If your nicotine cravings don’t come in bursts, but rather long cravings all day, then the patch would be better for you. You simply slap it on and it delivers a steady flow of nicotine into your bloodstream. It also comes in varying strengths so you can choose one that works best for you.
If you miss the hand to mouth motion of smoking and the inhaling aspect then a nicotine inhalator might be the best way for you to go. It releases the nicotine immediately and while you start off using it in similar amounts as you would cigarettes, you do need to wean yourself off it after around 12 weeks.
There are various types of medication you can take, most of which have been proven to double the success rate of quitting. Champix is an example of a medication that you can be prescribed to quit smoking, but it is only available to those over 18. Like the inhalator, using Champix to quit smoking is a 12 week process, although Champix is sometimes prescribed for longer.

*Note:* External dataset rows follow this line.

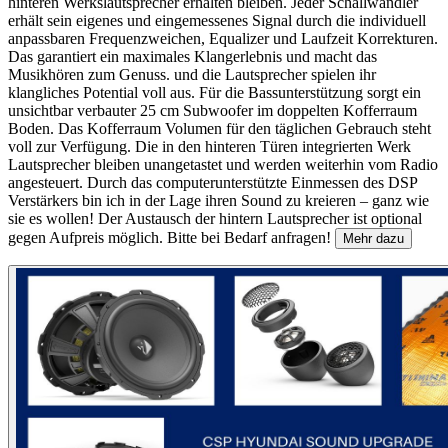
hinteren Werkslautsprecher erhalten bleiben. Jeder Schallwandler
erhält sein eigenes und eingemessenes Signal durch die individuell
anpassbaren Frequenzweichen, Equalizer und Laufzeit Korrekturen.
Das garantiert ein maximales Klangerlebnis und macht das
Musikhören zum Genuss. und die Lautsprecher spielen ihr
klangliches Potential voll aus. Für die Bassunterstützung sorgt ein
unsichtbar verbauter 25 cm Subwoofer im doppelten Kofferraum
Boden. Das Kofferraum Volumen für den täglichen Gebrauch steht
voll zur Verfügung. Die in den hinteren Türen integrierten Werk
Lautsprecher bleiben unangetastet und werden weiterhin vom Radio
angesteuert. Durch das computerunterstützte Einmessen des DSP
Verstärkers bin ich in der Lage ihren Sound zu kreieren – ganz wie
sie es wollen! Der Austausch der hintern Lautsprecher ist optional
gegen Aufpreis möglich. Bitte bei Bedarf anfragen!
Mehr dazu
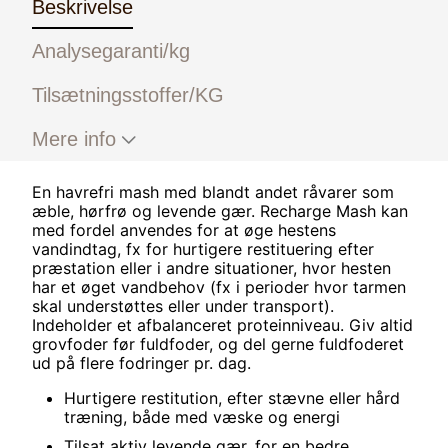
Beskrivelse
Analysegaranti/kg
Tilsætningsstoffer/KG
Mere info
En havrefri mash med blandt andet råvarer som
æble, hørfrø og levende gær. Recharge Mash kan
med fordel anvendes for at øge hestens
vandindtag, fx for hurtigere restituering efter
præstation eller i andre situationer, hvor hesten
har et øget vandbehov (fx i perioder hvor tarmen
skal understøttes eller under transport).
Indeholder et afbalanceret proteinniveau. Giv altid
grovfoder før fuldfoder, og del gerne fuldfoderet
ud på flere fodringer pr. dag.
Hurtigere restitution, efter stævne eller hård
træning, både med væske og energi
Tilsat aktiv levende gær, for en bedre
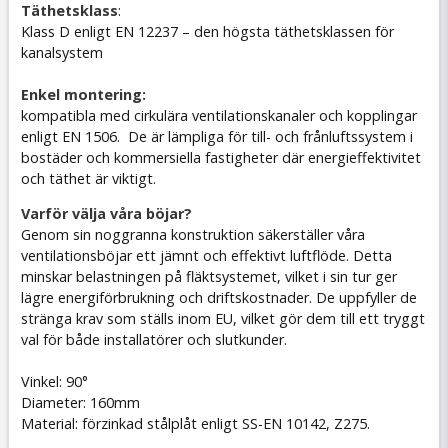
Täthetsklass
:
Klass D enligt EN 12237 – den högsta täthetsklassen för
kanalsystem
Enkel montering:
kompatibla med cirkulära ventilationskanaler och kopplingar
enligt EN 1506. De är lämpliga för till- och frånluftssystem i
bostäder och kommersiella fastigheter där energieffektivitet
och täthet är viktigt.
Varför välja våra böjar?
Genom sin noggranna konstruktion säkerställer våra
ventilationsböjar ett jämnt och effektivt luftflöde. Detta
minskar belastningen på fläktsystemet, vilket i sin tur ger
lägre energiförbrukning och driftskostnader. De uppfyller de
stränga krav som ställs inom EU, vilket gör dem till ett tryggt
val för både installatörer och slutkunder.
Vinkel: 90°
Diameter: 160mm
Material: förzinkad stålplåt enligt SS-EN 10142, Z275.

No matter how long or often you’ve been smoking, quitting is a long and hard process. You are going to have cravings but the next time you feel the need for a smoke try one of these things instead:
- Make a list of the reasons why you want to quit and start carrying it with you.
- Call a smoke-free helpline, they are often free and will help you get through that moment of craving.
- Tell the people in your life that you’ve quit so you can lean on them when you have a craving.
- Carry chewing gum with you so you have something else to pop in your mouth.
- Go for a run and appreciate the fact that you are doing your lungs a favour and won’t get out of breath as easily in the future.
What are some of the things that are helping you quit?